I talked with Christine, my tour guide, about how the children interact in the classroom. One of X-man's main issues is that he doesn't get the social nuances on how to make friends. He wants to just dive in and grab someone's hand and run off with them happily -- but he doesn't understand that sometimes friends don't want to go where you want them to go. Sometimes, they don't feel safe running off so independently, sometimes they don't like to be touched so casually (or at all) and sometimes, sometimes, you can call someone your best friend, but that doesn't mean they think of you as theirs.
So, I had a chat regarding socialization. It's clear that the tour guide was very supportive of her program, but she didn't know much about the other educational opportunities in the district, which I found interesting. It reminded me of a low-key Next Gen, in that the kids came from highly educated parents for the most part, often from parents associated with the university.
On the other hand, there was comfort in the room, because these kids weren't little Einsteins outright. They were normal. One little girl was playing Sorry with a friend. I saw her pick her nose and eat it. Another little girl sat on the floor and turned around in a circle humming. Some of the children were excited about using the computer. A little boy ran over to the game and asked the three girls if he could play. They handed him a piece and he sat down. Boys chatted at the table as they worked on individual building projects. It was good. And none of them cared that I was in the room at all, even when I walked through to check out the other two rooms. They seemed so used to observers, that not even the teachers waved hello. But as I watched them with the students, they were all sunshine and observation and control and encouragement with their little people, which is good.
In the hall, there is a giant guinea pig cage with two inhabitants. I got to watch a little girl give them their afternoon snack of carrots.

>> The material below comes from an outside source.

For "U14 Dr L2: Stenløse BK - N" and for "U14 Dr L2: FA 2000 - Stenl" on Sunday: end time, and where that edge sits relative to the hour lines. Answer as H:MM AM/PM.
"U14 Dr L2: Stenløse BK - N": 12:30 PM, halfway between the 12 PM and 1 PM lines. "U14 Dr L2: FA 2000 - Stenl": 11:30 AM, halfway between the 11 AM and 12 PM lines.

The outside play area was small and bland, but the kids do get to go outside at least an hour a day between gross motor time and lunch/recess.
The school day starts at 8:20 a.m. and ends at 2:30 p.m. There is no after-school program, so you'd have to make arrangements somewhere else. The tuition is $625 a month for kindergarten. There are also some supply fees. This makes it cheaper than Next Generation by a couple hundred dollars a month, but without all the flash. Students don't have Spanish, but they do have music. They don't have a big gym to play in. But unlike Next Gen, this program is basically non-profit.
You have to really want your child to get in there, too. The application has many different requirements and the deadline to get the paperwork in is March 18th. Things that are required are a sample drawing done by the child of his or her family, several questionnaires for the parents to fill out regarding the intellectual curiosity and individuality of their children, and then other projects -- like a recording of your child telling a story....
I'm having a hard time determining if I want to do the work to put in the application. It's a completely serviceable program. It works in individuality, which I like, and should we not get a great choice with the public schools, it would be a wonderful back up choice, albeit a lot more expensive in comparison.
But at this point, I understand the practical application of having a plan B. But I just don't want to focus on it this second. Is that wrong?